SOURCE TEXT
--------------------------------------------------

So if you're someone who considers the prospect of a Paper Mario spiritual successor to be exciting, here's what you can do in the meantime:
  • Write "Paper-Soul Theater" on a sticky note and draw a doodle of a round plumber beneath it to give the words some context. Then, put that sticky note somewhere you don't look often.
  • Sign up for the e-mailing list! When we resume development, you will be the first to know! Please send a tiny email to otyugragames@gmail.com; it's the best way to be a part of our community and to stay up-to-date without the fluff of social media.
  • Read about the game on our website (otyugra.weebly.com/), then have the courage to show your excitement online, even if most people haven't heard of PST. Where's the fun in being a fan if you don't get to express your feelings?
  • Tell your close friends about it, if they like videogames in general.
  • Purchase Phantomatics when you get the chance. You'll get a neat little game and get to support us directly!
That's all for now. Thanks for reading.



Thursday, March 8, 2018

Pixar's Coco: Modern Racism and Sterile Character Writing

Before I start, yes, this is a videogame blog; bare with me, I'll relate it to videogames soon enough. Before you ask, yes, I am well aware of the high critical score of Coco, the high approval from casual moviegoers, and the high approval from the majority of Central Americans.

In high school, I remember seeing a black motivational poster in some other teacher's classroom about the importance of not backing down when you feel you are alone in thinking something. I think it depicted a yellow, exotic, oceanic fish, but the point is, I'm perpetually shocked by how relevant that poster has been through the years. I never would have guessed I would go on to harbor so many deeply-unpopular opinions, that have frankly made me ashamed of myself. As an example, I found Thor Ragnorak to be so bad that, when I left the theater, the only thing on my mind was how ashamed I was to be a writer if being a writer means I'm a part of the same occupation that produced something that colossally embarrassing. Fortunately, mankind has always had the power of logic and reason, so those with unpopular opinions were able to avoid death by angry mobs. Thank God.

I think Ragnorak and Coco make for an interesting comparison because they are on the opposite ends of storytelling. Ragnorak is about putting consistent characters first and stringing together a random series of events to call a plot for those characters to react to. Coco is storytelling that has everything bend to the iron will of the plot structure, even if that means having 90% of your characters exist solely to be puppets for the plot. Most stories, even most stories in videogames, have both interesting characters, and a well-functioning plot structure. While most games sit in the middle of those two movies, Paper-Soul Theater, for better or worse, is going to be much closer to Ragnorak in terms of structure, and that's what's so terrifying to me. Well, that's not a fair comparison, because our game is character driven much the same way 1984 is, rather than the kind of aimless plot that a comedy sitcom might have. All the same, I am diametrically opposed to Coco's idea of "characters."

Coco does a lot of things right, regarding culture, summarizing ethnic groups, and accurately portraying a spiritual celebration, from what I hear from American Hispanics all across the internet. You don't need me to tell you that it does more right than wrong and that it is a worthwhile experience. It even deserves all the awards it won. It's a pleasant-long-cry from the old-school racist days of 1940s Walt Disney shorts. ...but that's just it, old-school racism, the kind when a race was exploited for money (exoticism, made exclusively for the dominate race), when negative and neutral stereotypes were the only kind, etc.

--------------------------------------------------

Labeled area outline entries
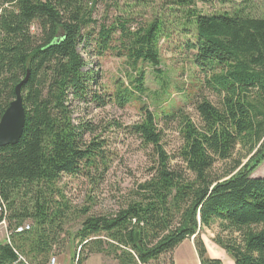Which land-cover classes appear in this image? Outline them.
<instances>
[{
  "label": "trees",
  "instance_id": "1",
  "mask_svg": "<svg viewBox=\"0 0 264 264\" xmlns=\"http://www.w3.org/2000/svg\"><path fill=\"white\" fill-rule=\"evenodd\" d=\"M122 1L0 0V119L29 74L21 90L22 138L0 148V205L6 207L0 223L6 220L11 233L9 243L0 241V264H49L67 241L80 249L74 264L95 254L118 264H157L191 239L200 264H224L209 256L201 238L202 230L214 226L219 230L214 243L234 264H264V177L254 176L264 163V15H253L252 0L211 14L198 4L214 0H162L150 19L129 10L96 32L97 6L118 8ZM130 1L132 8L149 5ZM175 34L186 38L187 59L218 104L200 96L196 123L182 107L168 108L167 100L157 99L155 112L142 106L139 123H114L153 150L150 177L118 213L87 217L70 235L66 227L75 209L62 179L83 177L97 184L112 162L100 136L85 141L96 128L75 124L71 102L98 108L140 102L149 91L144 67L163 78L161 41ZM90 42L98 56L111 52L125 60L124 77L112 94L93 90L98 74L79 51ZM159 118L180 123L182 146L173 156L162 144ZM228 161L232 167L215 174L216 165ZM27 222L30 230L17 233Z\"/></svg>",
  "mask_w": 264,
  "mask_h": 264
},
{
  "label": "rangeland",
  "instance_id": "2",
  "mask_svg": "<svg viewBox=\"0 0 264 264\" xmlns=\"http://www.w3.org/2000/svg\"><path fill=\"white\" fill-rule=\"evenodd\" d=\"M147 1L149 2L147 8H132L133 2L130 0H123L118 8L112 7L110 3H100L93 15V19L96 21L94 25L96 32L100 30L102 24L110 25L116 16L124 15L129 10L135 11L136 14H144L145 19L152 18L153 14L160 12L162 0ZM242 1L244 0H214L208 6L198 4V8L207 14L230 12ZM252 7L253 15H264V0H252ZM141 19L139 18V21ZM32 31L35 33L36 27H33ZM185 42L186 38L178 34L161 41L162 66L160 69L164 72V76L159 79L151 67H144L147 77L146 87L149 91L140 102L132 101L124 108H119L115 104L98 108L95 103L82 104L74 100L71 102L75 124L91 123L96 128L94 134H85V141L90 142L100 136L108 144L107 150L110 151L112 162L103 179L97 184L83 177H64L62 179L60 186L63 188L67 200L75 209V214L66 227V232L70 235L80 229L81 222L87 217L113 216L118 213L130 202L137 185L150 177L154 160L153 150L145 148L138 137L118 130L114 123H120L124 127L139 123L142 118V106L147 105L150 111L155 112L157 111V99L167 100L168 102H164V106L168 108L182 107L196 123H199V117L195 111V103L200 96L218 104V98L202 87V77L193 70L187 59L190 57L189 53L182 47ZM79 51L89 68L98 74V81L96 85H93V90L100 94H103L104 91H108V94L114 93V83L124 77L125 60L116 58L111 52H107L103 57L98 56L94 42H90L85 49L83 46L80 47ZM127 83V80L124 79L125 87ZM188 96L191 98L188 99ZM158 128L162 132V144L165 150L171 156L177 154L182 146L179 121L159 118ZM176 163L179 161L174 160L173 164ZM232 165V161L219 162L214 172L217 175H222ZM254 176L264 177V163L256 170ZM86 208L89 209L87 214L82 212ZM27 223L30 224V222ZM218 234L217 226L204 229L201 232V238L212 256L217 255L221 249L214 243ZM3 237L4 232L0 230V241ZM192 242L194 243L193 239L185 241L176 251V264H199L196 254L190 248ZM76 244L74 241L70 243L67 241L64 252L55 249L52 258H56L57 264H74L75 254L77 253L76 256H78L80 252V249L76 248ZM171 259H174L173 254L162 257L157 264H169ZM230 260L231 258L225 253V261ZM85 264H118V262L105 254H95L91 255ZM226 264L230 263L226 262Z\"/></svg>",
  "mask_w": 264,
  "mask_h": 264
},
{
  "label": "water",
  "instance_id": "3",
  "mask_svg": "<svg viewBox=\"0 0 264 264\" xmlns=\"http://www.w3.org/2000/svg\"><path fill=\"white\" fill-rule=\"evenodd\" d=\"M29 79V74L26 80L20 83L16 89V99L10 104L0 119V148L6 146H15L22 138L26 115L23 107L22 87Z\"/></svg>",
  "mask_w": 264,
  "mask_h": 264
},
{
  "label": "built area",
  "instance_id": "4",
  "mask_svg": "<svg viewBox=\"0 0 264 264\" xmlns=\"http://www.w3.org/2000/svg\"><path fill=\"white\" fill-rule=\"evenodd\" d=\"M0 213H3L6 215V207L4 204L0 205ZM30 228H31L30 224H25L21 227H18L16 229V232L17 233H23L25 231H29ZM0 230L4 232V237L2 238L1 241L9 243L11 241L10 240L11 233L8 231V224H7L6 220H4L3 222L0 223ZM20 260L25 261V259L21 256H20ZM49 264H57L56 258H52L50 260Z\"/></svg>",
  "mask_w": 264,
  "mask_h": 264
},
{
  "label": "crops",
  "instance_id": "5",
  "mask_svg": "<svg viewBox=\"0 0 264 264\" xmlns=\"http://www.w3.org/2000/svg\"><path fill=\"white\" fill-rule=\"evenodd\" d=\"M187 241H189V240H187ZM187 241H186V242H187ZM182 244H184V242H183ZM182 244L177 248V250L182 246ZM190 245H191L190 248H191L192 252H194V253L196 254V258L198 259V263L200 264V262H199V258H198V255H197V252H196V250H195V245H194V243L192 242V243H190ZM177 250H176V251H177ZM176 251H175V253H176ZM207 251H208L209 255H210L212 258L220 259V260L223 261L224 264H226V262H228V263H230V264H234V262H233L232 260H230V261H225V252H224L222 249H220V250L218 251V254H217V255H214V256H212V255L210 254V251H209L208 247H207ZM175 253L173 254V256H174V262H175V264H176V261H175ZM194 253H193V254H194Z\"/></svg>",
  "mask_w": 264,
  "mask_h": 264
},
{
  "label": "bare ground",
  "instance_id": "6",
  "mask_svg": "<svg viewBox=\"0 0 264 264\" xmlns=\"http://www.w3.org/2000/svg\"><path fill=\"white\" fill-rule=\"evenodd\" d=\"M3 214V213H2Z\"/></svg>",
  "mask_w": 264,
  "mask_h": 264
}]
</instances>
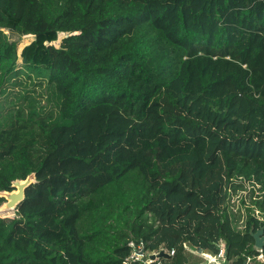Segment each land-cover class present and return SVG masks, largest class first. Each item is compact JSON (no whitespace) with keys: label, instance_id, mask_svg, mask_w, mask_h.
Instances as JSON below:
<instances>
[{"label":"trees","instance_id":"obj_1","mask_svg":"<svg viewBox=\"0 0 264 264\" xmlns=\"http://www.w3.org/2000/svg\"><path fill=\"white\" fill-rule=\"evenodd\" d=\"M1 98L0 264L264 258V0H0Z\"/></svg>","mask_w":264,"mask_h":264},{"label":"water","instance_id":"obj_2","mask_svg":"<svg viewBox=\"0 0 264 264\" xmlns=\"http://www.w3.org/2000/svg\"><path fill=\"white\" fill-rule=\"evenodd\" d=\"M37 182L36 174H31L26 180H17L13 182L12 187L13 191L11 192H0V199H5L6 203L3 205L2 208L6 211H17L18 206L25 200L26 190L33 184ZM251 236L254 239L255 248L258 251L264 250V227L259 229L256 232H251ZM198 254L206 255L213 260L216 259L217 254L212 251L211 249H201L197 250ZM169 254L165 252H161L158 256L152 255L150 258L151 260L163 259L168 258ZM248 261L245 262L247 264Z\"/></svg>","mask_w":264,"mask_h":264},{"label":"built area","instance_id":"obj_3","mask_svg":"<svg viewBox=\"0 0 264 264\" xmlns=\"http://www.w3.org/2000/svg\"><path fill=\"white\" fill-rule=\"evenodd\" d=\"M129 247L131 249V254L125 260L124 264H152L154 262L160 261V259H158V258L154 261L151 260L150 257L152 255L158 256L161 252L167 253L165 250H161V251H158V252L153 253V254H147L144 244L143 243H136L135 241H131L129 243ZM169 255L174 256L175 251H172ZM225 255H226L225 249L220 247V252L216 256V259L213 261L216 262L217 260H223L225 258ZM216 263L221 264V262H219V263L216 262Z\"/></svg>","mask_w":264,"mask_h":264},{"label":"rangeland","instance_id":"obj_4","mask_svg":"<svg viewBox=\"0 0 264 264\" xmlns=\"http://www.w3.org/2000/svg\"><path fill=\"white\" fill-rule=\"evenodd\" d=\"M32 41H33V38H30V37L23 38L22 41L20 42V45H19V51H21L26 45L30 44ZM59 44L60 43H56V46H59ZM19 91H21L20 88H14V89H12L11 95L8 96L9 97V100H11V99L14 98V95H12V94H16ZM0 101L2 103H4L3 101H5V98H1ZM5 203H6V200H5L4 203H2L0 205V211H1V208L3 207V205ZM0 215H2V216H0L1 218L14 219V218L17 217V211L14 210V211H11V212L0 213ZM257 262L258 263L254 262V261H249L248 264H264V259L263 258H260ZM189 264H207V262H203V263L195 262L194 259H192V258L189 257Z\"/></svg>","mask_w":264,"mask_h":264},{"label":"crops","instance_id":"obj_5","mask_svg":"<svg viewBox=\"0 0 264 264\" xmlns=\"http://www.w3.org/2000/svg\"><path fill=\"white\" fill-rule=\"evenodd\" d=\"M188 254H190V258L194 259L195 262H199V263L207 262V264H217L216 262H218V263L221 262V264H233L232 262H227L224 259L223 260H217L215 262V261H213V259L212 260L211 259H208L206 255H200V254H198V252H190L189 251ZM248 262H247V264H248Z\"/></svg>","mask_w":264,"mask_h":264},{"label":"bare ground","instance_id":"obj_6","mask_svg":"<svg viewBox=\"0 0 264 264\" xmlns=\"http://www.w3.org/2000/svg\"><path fill=\"white\" fill-rule=\"evenodd\" d=\"M6 212H11V211H6V210H4V208H1L0 213H6Z\"/></svg>","mask_w":264,"mask_h":264}]
</instances>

--------------------------------------------------

EXERCISE TASK
In the blog post, what email address should readers write to in order to join the mailing list? The entries aren't needed here.

WRITTEN RESPONSE
otyugragames@gmail.com